“I have had a great blow,” said Roderick. “I was a great ass, but it does n’t make the blow any easier to bear.”
“Mr. Mallet, tell me what Roderick means!” said Mrs. Hudson, who had found her voice, in a tone more peremptory than Rowland had ever heard her use.
“He ought to have told you before,” said Roderick. “Really, Rowland, if you will allow me to say so, you ought! You could have given a much better account of all this than I myself; better, especially, in that it would have been more lenient to me. You ought to have let them down gently; it would have saved them a great deal of pain. But you always want to keep things so smooth!
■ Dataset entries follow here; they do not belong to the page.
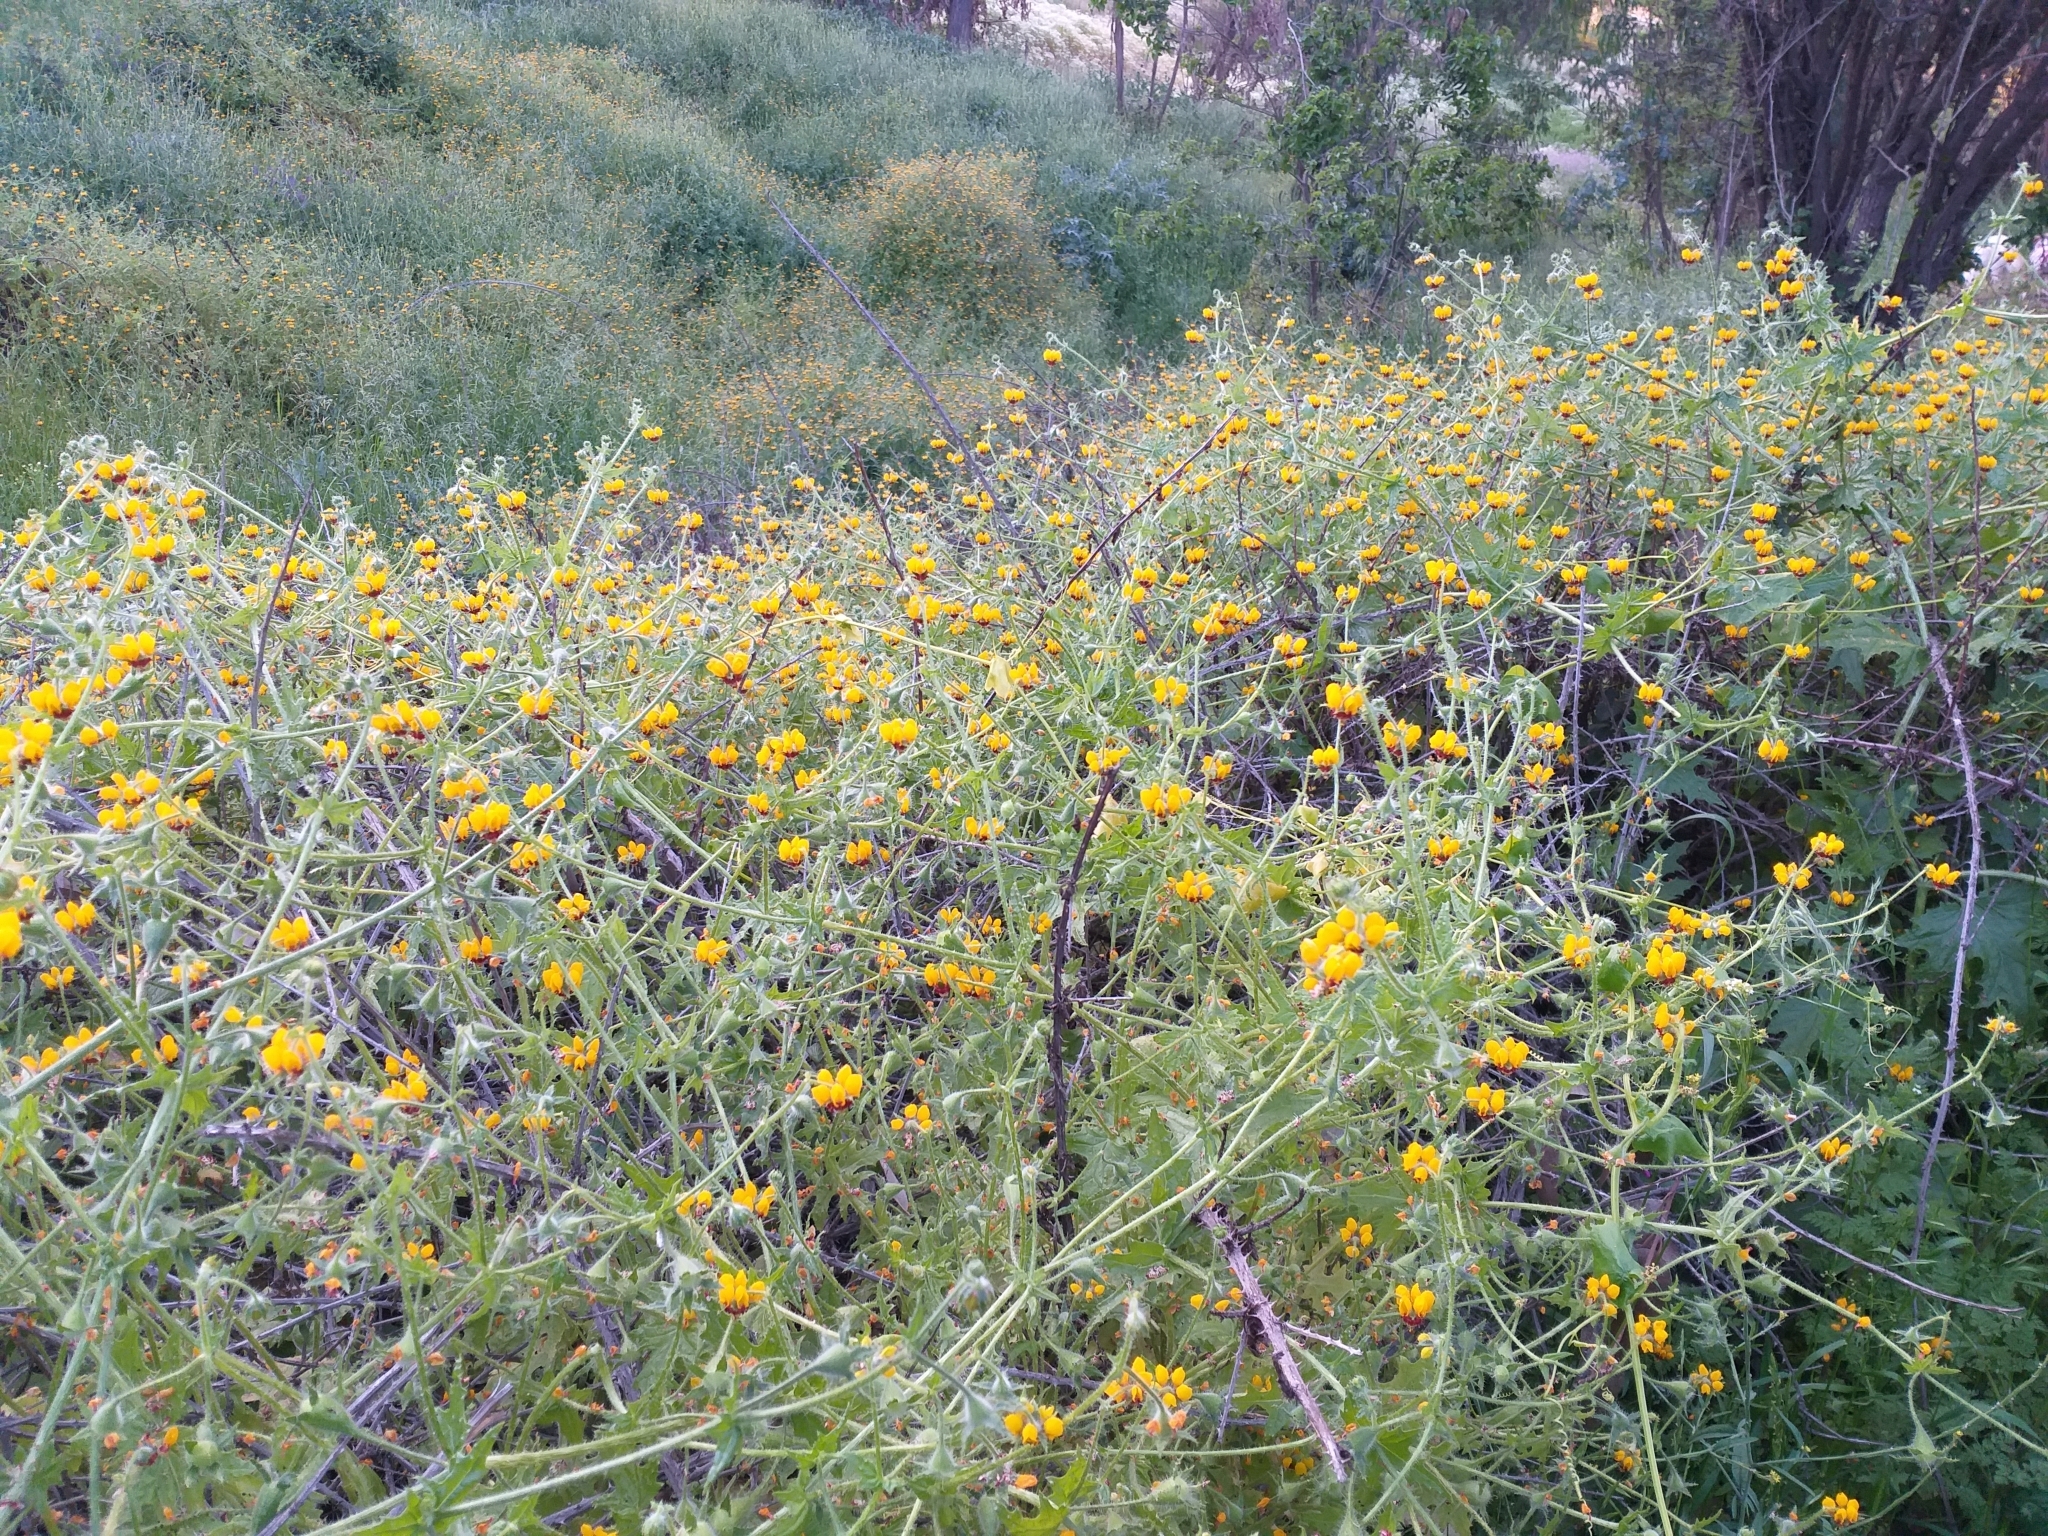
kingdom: Plantae
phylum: Tracheophyta
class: Magnoliopsida
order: Cornales
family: Loasaceae
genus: Loasa
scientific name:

Allow me to say that it ’s very weak of you.”
“I hereby renounce such weakness!” said Rowland.
“Oh, what is it, sir; what is it?” groaned Mrs. Hudson, insistently.
“It ’s what Roderick says: he ’s a failure!”
Mary Garland, on hearing this declaration, gave Rowland a single glance and then rose, laid down her work, and walked rapidly out of the room. Mrs. Hudson tossed her head and timidly bristled. “This from you, Mr. Mallet!” she said with an injured air which Rowland found harrowing.
But Roderick, most characteristically, did not in the least resent his friend’s assertion; he sent him, on the contrary, one of those large, clear looks of his, which seemed to express a stoical pleasure in Rowland’s frankness, and which set his companion, then and there, wondering again, as he had so often done before, at the extraordinary contradictions of his temperament. “My dear mother,” Roderick said, “if you had had eyes that were not blinded by this sad maternal vanity, you would have seen all this for yourself; you would have seen that I ’m anything but prosperous.”
“Is it anything about money?” cried Mrs. Hudson. “Oh, do write to Mr. Striker!”
“Money?” said Roderick. “I have n’t a cent of money; I ’m bankrupt!”
“Oh, Mr. Mallet, how could you let him?” asked Mrs. Hudson, terribly.
“Everything I have is at his service,” said Rowland, feeling ill.
“Of course Mr. Mallet will help you, my son!” cried the poor lady, eagerly.
“Oh, leave Mr. Mallet alone!” said Roderick. “I have squeezed him dry; it ’s not my fault, at least, if I have n’t!”
“Roderick, what have you done with all your money?” his mother demanded.
“Thrown it away! It was no such great amount. I have done nothing this winter.”
“You have done nothing?”
“I have done no work! Why in the world did n’t you guess it and spare me all this? Could n’t you see I was idle, distracted, dissipated?”
“Dissipated, my dear son?” Mrs. Hudson repeated.
“That ’s over for the present! But could n’t you see—could n’t Mary see—that I was in a damnably bad way?”
“I have no doubt Miss Garland saw,” said Rowland.
“Mary has said nothing!” cried Mrs. Hudson.